Such strategies have to be developed for the new two-step nanoprecipitation procedure as well. Having accomplished protein loaded nano-sized PLGA particles, we tested the development of the sustained release nanoparticles into an application platform. We selected Cyt-c as
model protein because it has been employed in experiments geared towards better cancer treatment options [24]. The size of our particles makes them potentially useful in passive and also active targeting of cancer tissues [37,38]. For example, Santra et al. [24] demonstrated recently the therapeutic potential of Cyt-c in nanoparticles by their capability to induce apoptosis in lung carcinoma cells after uptake by the cells by endocytosis. However, their vehicle consisted of a water-soluble hyperbranched GSI-IX research buy polyhydroxyl polymer not selleck screening library approved in medical applications. In contrast, our nanoparticles employ an already FDA approved and commercially available polymer (PLGA) and a straight forward encapsulation method.
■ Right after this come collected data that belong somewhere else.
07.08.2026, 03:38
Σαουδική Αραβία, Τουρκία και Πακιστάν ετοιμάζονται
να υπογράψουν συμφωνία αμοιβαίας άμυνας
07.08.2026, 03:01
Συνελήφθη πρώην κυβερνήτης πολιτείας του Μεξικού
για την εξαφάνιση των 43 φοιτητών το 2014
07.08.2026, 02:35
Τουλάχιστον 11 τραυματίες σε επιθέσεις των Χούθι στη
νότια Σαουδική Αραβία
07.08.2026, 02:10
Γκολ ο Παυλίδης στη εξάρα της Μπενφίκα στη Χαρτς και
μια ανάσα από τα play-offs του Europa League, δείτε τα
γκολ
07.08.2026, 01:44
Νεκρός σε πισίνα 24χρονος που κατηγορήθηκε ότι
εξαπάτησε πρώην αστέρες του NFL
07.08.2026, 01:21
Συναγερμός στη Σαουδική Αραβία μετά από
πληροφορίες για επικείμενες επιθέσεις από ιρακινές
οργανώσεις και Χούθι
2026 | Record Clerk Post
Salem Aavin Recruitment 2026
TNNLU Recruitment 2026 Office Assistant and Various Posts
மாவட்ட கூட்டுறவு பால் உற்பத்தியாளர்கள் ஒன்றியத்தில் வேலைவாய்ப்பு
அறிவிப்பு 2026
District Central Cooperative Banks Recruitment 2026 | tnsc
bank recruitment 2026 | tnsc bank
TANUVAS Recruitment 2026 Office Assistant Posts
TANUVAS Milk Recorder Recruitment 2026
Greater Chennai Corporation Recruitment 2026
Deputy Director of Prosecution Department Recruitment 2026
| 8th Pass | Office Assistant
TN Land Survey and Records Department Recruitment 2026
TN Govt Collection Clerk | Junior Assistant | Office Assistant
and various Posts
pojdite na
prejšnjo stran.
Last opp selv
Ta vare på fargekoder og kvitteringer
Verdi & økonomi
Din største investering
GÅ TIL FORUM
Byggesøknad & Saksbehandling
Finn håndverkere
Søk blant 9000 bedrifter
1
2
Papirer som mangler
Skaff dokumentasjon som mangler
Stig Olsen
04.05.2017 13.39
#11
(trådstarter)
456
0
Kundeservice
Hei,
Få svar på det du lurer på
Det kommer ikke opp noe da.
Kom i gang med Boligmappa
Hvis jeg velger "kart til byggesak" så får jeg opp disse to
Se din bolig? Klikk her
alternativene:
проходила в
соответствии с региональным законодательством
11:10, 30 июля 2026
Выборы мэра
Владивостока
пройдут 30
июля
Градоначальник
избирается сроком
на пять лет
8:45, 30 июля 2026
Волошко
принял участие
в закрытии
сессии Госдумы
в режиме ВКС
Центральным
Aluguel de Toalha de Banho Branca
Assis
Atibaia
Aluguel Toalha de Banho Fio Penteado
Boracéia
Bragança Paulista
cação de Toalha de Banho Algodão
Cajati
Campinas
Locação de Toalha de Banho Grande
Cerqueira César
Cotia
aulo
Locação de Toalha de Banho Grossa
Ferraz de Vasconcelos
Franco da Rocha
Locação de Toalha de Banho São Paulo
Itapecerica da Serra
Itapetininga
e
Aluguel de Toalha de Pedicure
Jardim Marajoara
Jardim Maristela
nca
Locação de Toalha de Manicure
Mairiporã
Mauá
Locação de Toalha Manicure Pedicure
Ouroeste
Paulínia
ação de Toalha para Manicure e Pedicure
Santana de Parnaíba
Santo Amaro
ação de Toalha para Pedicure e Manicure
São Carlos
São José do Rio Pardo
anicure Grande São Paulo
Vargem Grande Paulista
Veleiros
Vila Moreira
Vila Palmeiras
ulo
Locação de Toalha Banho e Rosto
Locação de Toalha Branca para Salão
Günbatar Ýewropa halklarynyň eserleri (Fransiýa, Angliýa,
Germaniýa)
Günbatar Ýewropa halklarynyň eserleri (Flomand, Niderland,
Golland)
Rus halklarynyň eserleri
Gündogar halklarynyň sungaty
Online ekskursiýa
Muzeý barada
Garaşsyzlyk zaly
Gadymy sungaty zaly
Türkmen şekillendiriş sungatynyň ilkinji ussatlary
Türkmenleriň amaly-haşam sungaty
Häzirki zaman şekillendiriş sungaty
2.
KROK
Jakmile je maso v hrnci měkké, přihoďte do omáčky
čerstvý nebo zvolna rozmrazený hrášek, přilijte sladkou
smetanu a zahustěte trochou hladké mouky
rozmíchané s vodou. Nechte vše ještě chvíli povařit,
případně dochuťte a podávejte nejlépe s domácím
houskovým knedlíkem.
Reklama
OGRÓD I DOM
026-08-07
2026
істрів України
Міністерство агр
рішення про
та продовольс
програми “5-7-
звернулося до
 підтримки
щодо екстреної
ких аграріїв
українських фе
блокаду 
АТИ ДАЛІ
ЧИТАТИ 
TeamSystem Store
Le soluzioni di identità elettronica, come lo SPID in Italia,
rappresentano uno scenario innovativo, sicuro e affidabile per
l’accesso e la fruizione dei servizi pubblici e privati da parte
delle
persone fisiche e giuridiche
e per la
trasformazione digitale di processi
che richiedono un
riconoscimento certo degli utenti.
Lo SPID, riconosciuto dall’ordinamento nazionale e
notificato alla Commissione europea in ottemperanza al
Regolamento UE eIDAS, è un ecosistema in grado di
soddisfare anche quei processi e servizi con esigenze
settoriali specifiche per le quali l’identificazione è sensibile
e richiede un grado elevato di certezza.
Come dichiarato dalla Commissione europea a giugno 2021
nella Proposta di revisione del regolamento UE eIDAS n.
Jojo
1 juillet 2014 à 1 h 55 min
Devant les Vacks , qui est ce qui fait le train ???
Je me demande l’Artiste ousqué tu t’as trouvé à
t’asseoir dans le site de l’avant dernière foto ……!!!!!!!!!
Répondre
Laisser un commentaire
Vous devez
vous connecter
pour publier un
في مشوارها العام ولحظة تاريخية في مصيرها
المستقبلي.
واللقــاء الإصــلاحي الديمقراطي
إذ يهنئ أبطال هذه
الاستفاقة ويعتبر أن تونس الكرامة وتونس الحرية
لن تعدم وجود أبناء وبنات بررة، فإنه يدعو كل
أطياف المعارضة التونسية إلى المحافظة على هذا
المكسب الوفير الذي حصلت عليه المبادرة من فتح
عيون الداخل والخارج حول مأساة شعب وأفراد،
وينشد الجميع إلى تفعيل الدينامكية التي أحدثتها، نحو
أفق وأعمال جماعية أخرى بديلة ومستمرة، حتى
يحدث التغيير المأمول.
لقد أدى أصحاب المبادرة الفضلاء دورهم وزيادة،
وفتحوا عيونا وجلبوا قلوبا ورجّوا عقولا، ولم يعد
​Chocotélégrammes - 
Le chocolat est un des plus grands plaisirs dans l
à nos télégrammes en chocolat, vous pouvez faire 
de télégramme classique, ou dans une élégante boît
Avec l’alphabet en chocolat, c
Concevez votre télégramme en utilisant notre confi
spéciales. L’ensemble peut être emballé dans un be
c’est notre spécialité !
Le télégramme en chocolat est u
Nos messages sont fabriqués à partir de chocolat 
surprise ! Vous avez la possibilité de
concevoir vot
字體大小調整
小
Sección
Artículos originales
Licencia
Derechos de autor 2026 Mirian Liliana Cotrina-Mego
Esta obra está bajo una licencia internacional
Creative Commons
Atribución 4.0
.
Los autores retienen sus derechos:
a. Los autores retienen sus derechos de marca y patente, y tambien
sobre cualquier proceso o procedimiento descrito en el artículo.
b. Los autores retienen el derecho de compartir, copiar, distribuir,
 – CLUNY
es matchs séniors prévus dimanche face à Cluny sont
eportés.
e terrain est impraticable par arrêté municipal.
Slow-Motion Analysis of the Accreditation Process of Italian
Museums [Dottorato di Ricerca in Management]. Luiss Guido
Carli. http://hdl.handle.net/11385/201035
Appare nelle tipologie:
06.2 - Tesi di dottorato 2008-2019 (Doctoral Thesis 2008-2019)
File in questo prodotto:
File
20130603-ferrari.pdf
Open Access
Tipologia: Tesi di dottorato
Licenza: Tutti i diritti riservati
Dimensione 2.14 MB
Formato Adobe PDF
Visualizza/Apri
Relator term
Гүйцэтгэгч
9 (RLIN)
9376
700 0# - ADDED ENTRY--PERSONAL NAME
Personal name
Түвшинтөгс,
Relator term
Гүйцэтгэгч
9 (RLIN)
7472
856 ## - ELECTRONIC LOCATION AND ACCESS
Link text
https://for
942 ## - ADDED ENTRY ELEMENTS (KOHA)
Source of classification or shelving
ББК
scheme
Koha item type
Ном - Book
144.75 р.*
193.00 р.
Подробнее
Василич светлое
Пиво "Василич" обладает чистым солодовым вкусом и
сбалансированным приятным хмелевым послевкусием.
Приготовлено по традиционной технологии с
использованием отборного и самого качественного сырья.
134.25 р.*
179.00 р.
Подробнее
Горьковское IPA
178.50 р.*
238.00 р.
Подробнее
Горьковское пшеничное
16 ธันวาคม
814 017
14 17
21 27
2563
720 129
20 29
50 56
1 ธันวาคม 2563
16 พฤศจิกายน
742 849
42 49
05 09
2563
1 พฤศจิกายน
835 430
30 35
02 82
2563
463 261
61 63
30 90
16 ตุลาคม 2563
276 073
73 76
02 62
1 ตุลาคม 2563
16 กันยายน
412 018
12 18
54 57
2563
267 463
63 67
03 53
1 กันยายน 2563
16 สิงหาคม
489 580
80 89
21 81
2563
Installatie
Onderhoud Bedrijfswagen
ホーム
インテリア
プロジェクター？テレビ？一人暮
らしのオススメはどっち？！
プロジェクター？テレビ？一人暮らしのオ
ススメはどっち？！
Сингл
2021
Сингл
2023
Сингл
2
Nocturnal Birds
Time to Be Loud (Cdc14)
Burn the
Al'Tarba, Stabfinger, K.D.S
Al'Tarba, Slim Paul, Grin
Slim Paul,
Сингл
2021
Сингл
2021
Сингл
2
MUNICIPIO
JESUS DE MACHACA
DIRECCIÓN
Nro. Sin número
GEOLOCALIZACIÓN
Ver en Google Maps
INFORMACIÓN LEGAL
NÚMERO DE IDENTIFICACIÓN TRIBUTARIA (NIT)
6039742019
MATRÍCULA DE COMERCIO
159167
We hypothesized that encapsulation of Cyt-c via the two step nanoprecipitation method should work using the optimum conditions identified for lysozyme (Table 7) because both proteins have a similar molecular weight (12 and 14▒kDa, respectively) and are basic [39]. The encapsulation efficiency for Cyt-c was with 72% is similar to that obtained for lysozyme under identical conditions (Table 8). The peroxidase activity of
Cyt-c was comparable to values prior to precipitation and encapsulation and only few aggregates were formed indicating good preservation of structural integrity during the process. The size of the
particles obtained was 340▒nm and thus potentially useful to enable passive delivery to cancer tissues based on the EPR effect [37,38]. In vitro release of Cyt-c from the PLGA nanoparticles showed an initial “burst” release within 24▒h that was reasonably small with ca. 20% ( Fig. 2). Burst release values of >20% are frequently found for such PAK5 systems, in particular when nanosized systems are being used [ 40]. During a 100-day incubation period, Cyt c was released completely from the nanospheres. Since the release was slow, the amount of protein released per day was small and the residual activity during release could not be measured with accuracy. Future experiments using cell cultures and animal models will shed light into the bioactivity of the developed system. However, since 100% of the protein was released, we can exclude the formation of buffer-insoluble Cyt-c during the release period. Since there are some reports that PLGA nanoparticles could be internalized by cells, we investigated whether the Cyt-c-PLGA NPs would be toxic to cancer cells. We selected a human cervical cancer cell line (HeLa) as a model system and incubated the cells for 24, 48, 72, and 96▒h at 37▒°C under 5% CO2 with various concentrations of drug-loaded and empty PLGA nanoparticles and determined the cell viability (Fig. 3).